First up we finished the air intake real quick. I had busted some of the vacuum tabs off accidentally before, so I bought some brass, drilled out the plastic base (thick nylon) and then threaded in the brass fittings and sealed with silicone. Also bought a K&N air filter and made a quick bracket which WILL get changed in the future for less jankiness.





Then spent a lot of time doing wiring. Like A LONG time. Sat we started 1pm and finished at 12:30am, then Sun we started at 1pm and ended at 9pm.

Tach Box installed (this picks up the coil firing signal and puts into an rpm signal wire for my autometer tach).


Also installed my t56 reverse lock out solenoid box in the footwell where the original ecu used to be, fits in nicely.

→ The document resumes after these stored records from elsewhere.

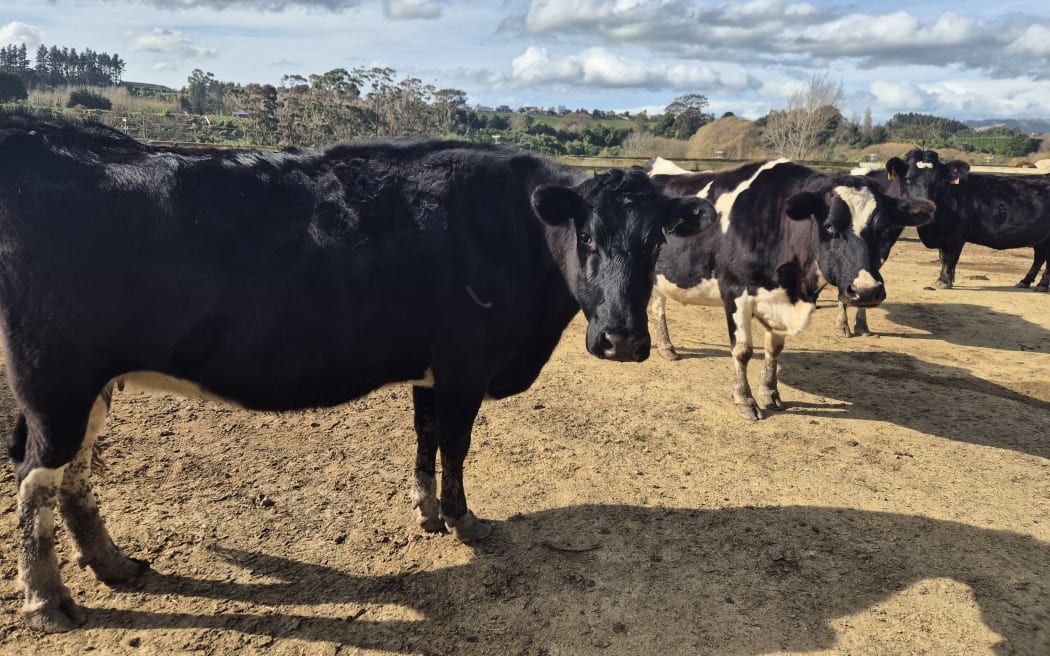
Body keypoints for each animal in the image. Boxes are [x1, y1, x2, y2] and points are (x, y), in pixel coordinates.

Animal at [0, 112, 717, 632]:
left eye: (657, 241)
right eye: (587, 237)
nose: (622, 340)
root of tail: (44, 136)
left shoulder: (432, 370)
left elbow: (425, 438)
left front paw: (426, 510)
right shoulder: (466, 364)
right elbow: (456, 444)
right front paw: (465, 520)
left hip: (91, 385)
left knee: (75, 473)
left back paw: (112, 564)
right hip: (53, 382)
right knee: (35, 479)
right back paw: (47, 603)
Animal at [645, 157, 936, 420]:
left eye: (884, 230)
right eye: (829, 226)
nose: (865, 291)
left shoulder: (780, 300)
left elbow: (774, 348)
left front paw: (769, 392)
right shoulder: (735, 290)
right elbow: (743, 350)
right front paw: (744, 399)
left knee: (657, 307)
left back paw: (666, 347)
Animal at [884, 148, 1050, 291]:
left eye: (937, 181)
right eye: (908, 180)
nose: (925, 206)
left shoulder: (956, 236)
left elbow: (950, 258)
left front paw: (944, 282)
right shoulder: (943, 237)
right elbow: (942, 257)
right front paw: (945, 279)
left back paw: (1042, 285)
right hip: (1041, 239)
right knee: (1041, 256)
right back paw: (1025, 282)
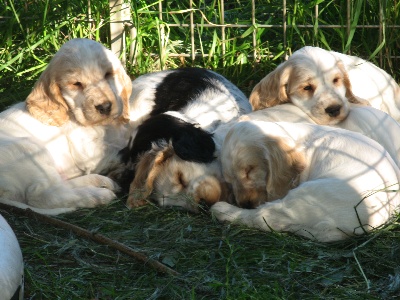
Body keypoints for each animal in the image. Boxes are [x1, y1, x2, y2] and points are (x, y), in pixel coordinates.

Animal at [0, 38, 132, 216]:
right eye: (77, 84)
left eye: (108, 74)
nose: (104, 107)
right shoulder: (90, 152)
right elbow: (119, 148)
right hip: (28, 151)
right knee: (44, 195)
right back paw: (97, 195)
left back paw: (100, 182)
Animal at [209, 120, 400, 243]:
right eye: (229, 179)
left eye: (250, 170)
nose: (245, 204)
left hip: (305, 196)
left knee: (264, 217)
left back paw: (222, 209)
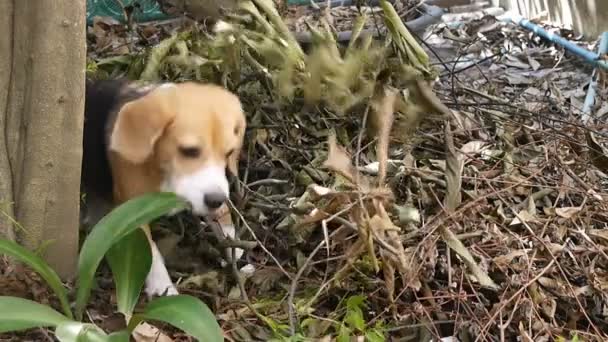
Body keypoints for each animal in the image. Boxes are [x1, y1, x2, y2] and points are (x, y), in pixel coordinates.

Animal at [82, 79, 246, 296]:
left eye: (228, 153)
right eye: (189, 151)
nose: (214, 200)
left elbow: (224, 208)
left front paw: (232, 240)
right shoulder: (132, 212)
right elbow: (149, 251)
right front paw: (162, 286)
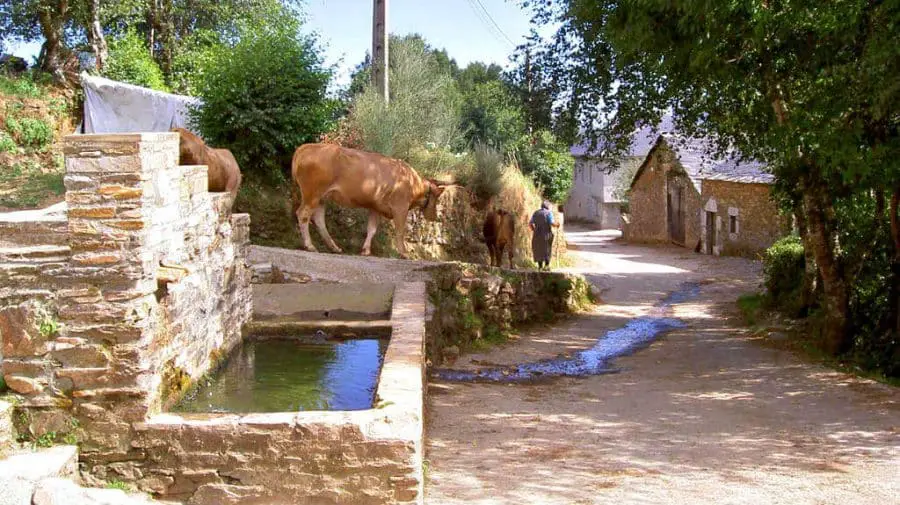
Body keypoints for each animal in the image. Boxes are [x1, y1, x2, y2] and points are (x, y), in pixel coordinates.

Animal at [292, 144, 446, 258]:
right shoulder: (400, 207)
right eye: (437, 197)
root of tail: (307, 147)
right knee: (303, 214)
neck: (413, 182)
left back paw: (334, 247)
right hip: (312, 194)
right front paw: (404, 253)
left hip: (321, 198)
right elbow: (400, 231)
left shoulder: (375, 207)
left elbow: (371, 229)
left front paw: (365, 250)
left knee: (319, 220)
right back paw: (310, 246)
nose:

But not easy to get pictures of. I also finished off the transmission harness.

Finally finished all the power wires for the new fuse box that goes to the batter, alternator to fuse box, and the other miscellaneous harness thats needed for all the external sensors and whatnot. This crows nest is what will ultimately be under the passenger fender.



Lots of ground in stock location on either side (engine, starter, coyote ecu ground, 2x original harness grounds, etc):


And then finally last night we got the dash back in and started making all the connections. I have two pigtails to finish off for wiring in here which will be quick now that I have a proper seat to sit in, and then finish off the wiring for the fuel pump and the wiring will FINALLY be done.


We also got the roll bar final mounted, interior panels cut, and rollbar back out for me to take to my welder to weld the rear supports onto the main hoop and then I can final assemble that back into the car.


Still need fluids and to prime the engine, and the little bit of wiring left. Then we can voltage check connections, set the fuel regulator, and finally start this thing.